[WHAT IS REQUIRED]
What is needed is the complete listing, repeated exactly.

═════ DATA SUPPLIED ═════

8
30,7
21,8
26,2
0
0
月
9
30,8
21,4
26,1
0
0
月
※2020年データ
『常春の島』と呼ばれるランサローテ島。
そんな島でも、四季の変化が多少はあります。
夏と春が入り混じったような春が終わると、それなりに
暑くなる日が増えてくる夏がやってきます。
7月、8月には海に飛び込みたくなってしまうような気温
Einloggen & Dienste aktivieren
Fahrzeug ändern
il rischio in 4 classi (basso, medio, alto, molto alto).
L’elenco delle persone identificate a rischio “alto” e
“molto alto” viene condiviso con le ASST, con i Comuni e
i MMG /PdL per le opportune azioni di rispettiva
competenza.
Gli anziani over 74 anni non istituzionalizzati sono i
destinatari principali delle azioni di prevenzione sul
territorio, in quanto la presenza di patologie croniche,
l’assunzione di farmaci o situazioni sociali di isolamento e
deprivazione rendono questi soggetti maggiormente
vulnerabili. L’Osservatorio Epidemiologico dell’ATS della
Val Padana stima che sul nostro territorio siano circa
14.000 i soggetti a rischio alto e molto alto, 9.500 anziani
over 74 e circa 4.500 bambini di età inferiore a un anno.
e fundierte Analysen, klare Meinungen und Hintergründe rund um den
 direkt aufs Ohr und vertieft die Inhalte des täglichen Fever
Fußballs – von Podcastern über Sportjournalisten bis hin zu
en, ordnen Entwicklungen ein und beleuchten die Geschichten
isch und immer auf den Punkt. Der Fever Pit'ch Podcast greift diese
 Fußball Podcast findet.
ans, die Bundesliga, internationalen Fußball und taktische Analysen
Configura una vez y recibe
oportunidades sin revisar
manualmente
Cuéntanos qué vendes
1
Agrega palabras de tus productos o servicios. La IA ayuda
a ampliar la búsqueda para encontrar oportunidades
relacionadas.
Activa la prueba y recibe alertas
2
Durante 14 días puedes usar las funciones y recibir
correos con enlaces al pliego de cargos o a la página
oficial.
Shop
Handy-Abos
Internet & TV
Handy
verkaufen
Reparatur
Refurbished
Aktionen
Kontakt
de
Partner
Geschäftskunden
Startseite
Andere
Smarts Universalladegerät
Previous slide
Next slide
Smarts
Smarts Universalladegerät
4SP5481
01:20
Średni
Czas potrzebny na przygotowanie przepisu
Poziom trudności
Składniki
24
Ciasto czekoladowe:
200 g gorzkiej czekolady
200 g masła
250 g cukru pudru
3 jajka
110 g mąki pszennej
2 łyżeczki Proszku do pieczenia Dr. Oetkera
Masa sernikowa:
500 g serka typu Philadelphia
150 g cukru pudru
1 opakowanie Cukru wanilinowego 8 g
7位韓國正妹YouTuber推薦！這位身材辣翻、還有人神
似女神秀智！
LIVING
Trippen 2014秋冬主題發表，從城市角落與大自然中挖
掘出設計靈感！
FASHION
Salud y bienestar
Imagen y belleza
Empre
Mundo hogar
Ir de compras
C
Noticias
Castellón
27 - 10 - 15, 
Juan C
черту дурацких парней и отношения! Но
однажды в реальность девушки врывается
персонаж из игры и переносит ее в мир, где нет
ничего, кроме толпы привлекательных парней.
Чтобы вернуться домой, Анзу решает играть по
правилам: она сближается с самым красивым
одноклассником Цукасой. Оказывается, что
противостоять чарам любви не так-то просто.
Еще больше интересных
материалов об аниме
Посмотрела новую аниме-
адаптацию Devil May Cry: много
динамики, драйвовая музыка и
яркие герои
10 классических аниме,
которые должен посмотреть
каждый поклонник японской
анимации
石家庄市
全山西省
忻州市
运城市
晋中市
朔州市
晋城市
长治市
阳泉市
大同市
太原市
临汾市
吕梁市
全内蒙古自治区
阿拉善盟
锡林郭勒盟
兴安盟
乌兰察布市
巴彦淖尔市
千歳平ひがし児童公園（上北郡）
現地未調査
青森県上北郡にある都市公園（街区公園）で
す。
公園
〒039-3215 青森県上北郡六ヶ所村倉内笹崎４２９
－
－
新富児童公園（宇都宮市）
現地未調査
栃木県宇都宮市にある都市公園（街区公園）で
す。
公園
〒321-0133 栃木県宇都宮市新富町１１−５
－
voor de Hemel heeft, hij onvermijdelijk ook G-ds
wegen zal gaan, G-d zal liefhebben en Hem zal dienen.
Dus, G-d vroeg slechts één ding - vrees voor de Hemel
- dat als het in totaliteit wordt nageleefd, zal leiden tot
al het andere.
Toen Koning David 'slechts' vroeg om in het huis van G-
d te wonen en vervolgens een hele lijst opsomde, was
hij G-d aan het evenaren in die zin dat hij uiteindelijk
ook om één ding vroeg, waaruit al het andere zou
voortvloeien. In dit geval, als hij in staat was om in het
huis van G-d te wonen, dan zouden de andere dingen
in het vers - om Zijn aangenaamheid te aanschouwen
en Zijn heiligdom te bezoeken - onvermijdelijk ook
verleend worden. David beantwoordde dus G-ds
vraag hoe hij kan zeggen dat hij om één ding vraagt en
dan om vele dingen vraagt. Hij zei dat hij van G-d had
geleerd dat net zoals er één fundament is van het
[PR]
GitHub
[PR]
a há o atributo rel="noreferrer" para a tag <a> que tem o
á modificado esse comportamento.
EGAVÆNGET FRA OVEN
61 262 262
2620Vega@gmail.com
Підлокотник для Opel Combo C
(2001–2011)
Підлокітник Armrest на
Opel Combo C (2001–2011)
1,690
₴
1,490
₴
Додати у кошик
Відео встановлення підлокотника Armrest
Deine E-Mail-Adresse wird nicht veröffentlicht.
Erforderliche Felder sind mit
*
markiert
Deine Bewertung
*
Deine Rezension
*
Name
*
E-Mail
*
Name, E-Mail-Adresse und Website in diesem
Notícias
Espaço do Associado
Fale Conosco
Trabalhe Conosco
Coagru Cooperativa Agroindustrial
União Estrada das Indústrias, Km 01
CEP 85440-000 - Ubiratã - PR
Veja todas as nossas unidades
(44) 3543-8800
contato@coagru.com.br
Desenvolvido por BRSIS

═════

[SOLUTION TO THIS TASK]
8
30,7
21,8
26,2
0
0
月
9
30,8
21,4
26,1
0
0
月
※2020年データ
『常春の島』と呼ばれるランサローテ島。
そんな島でも、四季の変化が多少はあります。
夏と春が入り混じったような春が終わると、それなりに
暑くなる日が増えてくる夏がやってきます。
7月、8月には海に飛び込みたくなってしまうような気温
Einloggen & Dienste aktivieren
Fahrzeug ändern
il rischio in 4 classi (basso, medio, alto, molto alto).
L’elenco delle persone identificate a rischio “alto” e
“molto alto” viene condiviso con le ASST, con i Comuni e
i MMG /PdL per le opportune azioni di rispettiva
competenza.
Gli anziani over 74 anni non istituzionalizzati sono i
destinatari principali delle azioni di prevenzione sul
territorio, in quanto la presenza di patologie croniche,
l’assunzione di farmaci o situazioni sociali di isolamento e
deprivazione rendono questi soggetti maggiormente
vulnerabili. L’Osservatorio Epidemiologico dell’ATS della
Val Padana stima che sul nostro territorio siano circa
14.000 i soggetti a rischio alto e molto alto, 9.500 anziani
over 74 e circa 4.500 bambini di età inferiore a un anno.
e fundierte Analysen, klare Meinungen und Hintergründe rund um den
 direkt aufs Ohr und vertieft die Inhalte des täglichen Fever
Fußballs – von Podcastern über Sportjournalisten bis hin zu
en, ordnen Entwicklungen ein und beleuchten die Geschichten
isch und immer auf den Punkt. Der Fever Pit'ch Podcast greift diese
 Fußball Podcast findet.
ans, die Bundesliga, internationalen Fußball und taktische Analysen
Configura una vez y recibe
oportunidades sin revisar
manualmente
Cuéntanos qué vendes
1
Agrega palabras de tus productos o servicios. La IA ayuda
a ampliar la búsqueda para encontrar oportunidades
relacionadas.
Activa la prueba y recibe alertas
2
Durante 14 días puedes usar las funciones y recibir
correos con enlaces al pliego de cargos o a la página
oficial.
Shop
Handy-Abos
Internet & TV
Handy
verkaufen
Reparatur
Refurbished
Aktionen
Kontakt
de
Partner
Geschäftskunden
Startseite
Andere
Smarts Universalladegerät
Previous slide
Next slide
Smarts
Smarts Universalladegerät
4SP5481
01:20
Średni
Czas potrzebny na przygotowanie przepisu
Poziom trudności
Składniki
24
Ciasto czekoladowe:
200 g gorzkiej czekolady
200 g masła
250 g cukru pudru
3 jajka
110 g mąki pszennej
2 łyżeczki Proszku do pieczenia Dr. Oetkera
Masa sernikowa:
500 g serka typu Philadelphia
150 g cukru pudru
1 opakowanie Cukru wanilinowego 8 g
7位韓國正妹YouTuber推薦！這位身材辣翻、還有人神
似女神秀智！
LIVING
Trippen 2014秋冬主題發表，從城市角落與大自然中挖
掘出設計靈感！
FASHION
Salud y bienestar
Imagen y belleza
Empre
Mundo hogar
Ir de compras
C
Noticias
Castellón
27 - 10 - 15, 
Juan C
черту дурацких парней и отношения! Но
однажды в реальность девушки врывается
персонаж из игры и переносит ее в мир, где нет
ничего, кроме толпы привлекательных парней.
Чтобы вернуться домой, Анзу решает играть по
правилам: она сближается с самым красивым
одноклассником Цукасой. Оказывается, что
противостоять чарам любви не так-то просто.
Еще больше интересных
материалов об аниме
Посмотрела новую аниме-
адаптацию Devil May Cry: много
динамики, драйвовая музыка и
яркие герои
10 классических аниме,
которые должен посмотреть
каждый поклонник японской
анимации
石家庄市
全山西省
忻州市
运城市
晋中市
朔州市
晋城市
长治市
阳泉市
大同市
太原市
临汾市
吕梁市
全内蒙古自治区
阿拉善盟
锡林郭勒盟
兴安盟
乌兰察布市
巴彦淖尔市
千歳平ひがし児童公園（上北郡）
現地未調査
青森県上北郡にある都市公園（街区公園）で
す。
公園
〒039-3215 青森県上北郡六ヶ所村倉内笹崎４２９
－
－
新富児童公園（宇都宮市）
現地未調査
栃木県宇都宮市にある都市公園（街区公園）で
す。
公園
〒321-0133 栃木県宇都宮市新富町１１−５
－
voor de Hemel heeft, hij onvermijdelijk ook G-ds
wegen zal gaan, G-d zal liefhebben en Hem zal dienen.
Dus, G-d vroeg slechts één ding - vrees voor de Hemel
- dat als het in totaliteit wordt nageleefd, zal leiden tot
al het andere.
Toen Koning David 'slechts' vroeg om in het huis van G-
d te wonen en vervolgens een hele lijst opsomde, was
hij G-d aan het evenaren in die zin dat hij uiteindelijk
ook om één ding vroeg, waaruit al het andere zou
voortvloeien. In dit geval, als hij in staat was om in het
huis van G-d te wonen, dan zouden de andere dingen
in het vers - om Zijn aangenaamheid te aanschouwen
en Zijn heiligdom te bezoeken - onvermijdelijk ook
verleend worden. David beantwoordde dus G-ds
vraag hoe hij kan zeggen dat hij om één ding vraagt en
dan om vele dingen vraagt. Hij zei dat hij van G-d had
geleerd dat net zoals er één fundament is van het
[PR]
GitHub
[PR]
a há o atributo rel="noreferrer" para a tag <a> que tem o
á modificado esse comportamento.
EGAVÆNGET FRA OVEN
61 262 262
2620Vega@gmail.com
Підлокотник для Opel Combo C
(2001–2011)
Підлокітник Armrest на
Opel Combo C (2001–2011)
1,690
₴
1,490
₴
Додати у кошик
Відео встановлення підлокотника Armrest
Deine E-Mail-Adresse wird nicht veröffentlicht.
Erforderliche Felder sind mit
*
markiert
Deine Bewertung
*
Deine Rezension
*
Name
*
E-Mail
*
Name, E-Mail-Adresse und Website in diesem
Notícias
Espaço do Associado
Fale Conosco
Trabalhe Conosco
Coagru Cooperativa Agroindustrial
União Estrada das Indústrias, Km 01
CEP 85440-000 - Ubiratã - PR
Veja todas as nossas unidades
(44) 3543-8800
contato@coagru.com.br
Desenvolvido por BRSIS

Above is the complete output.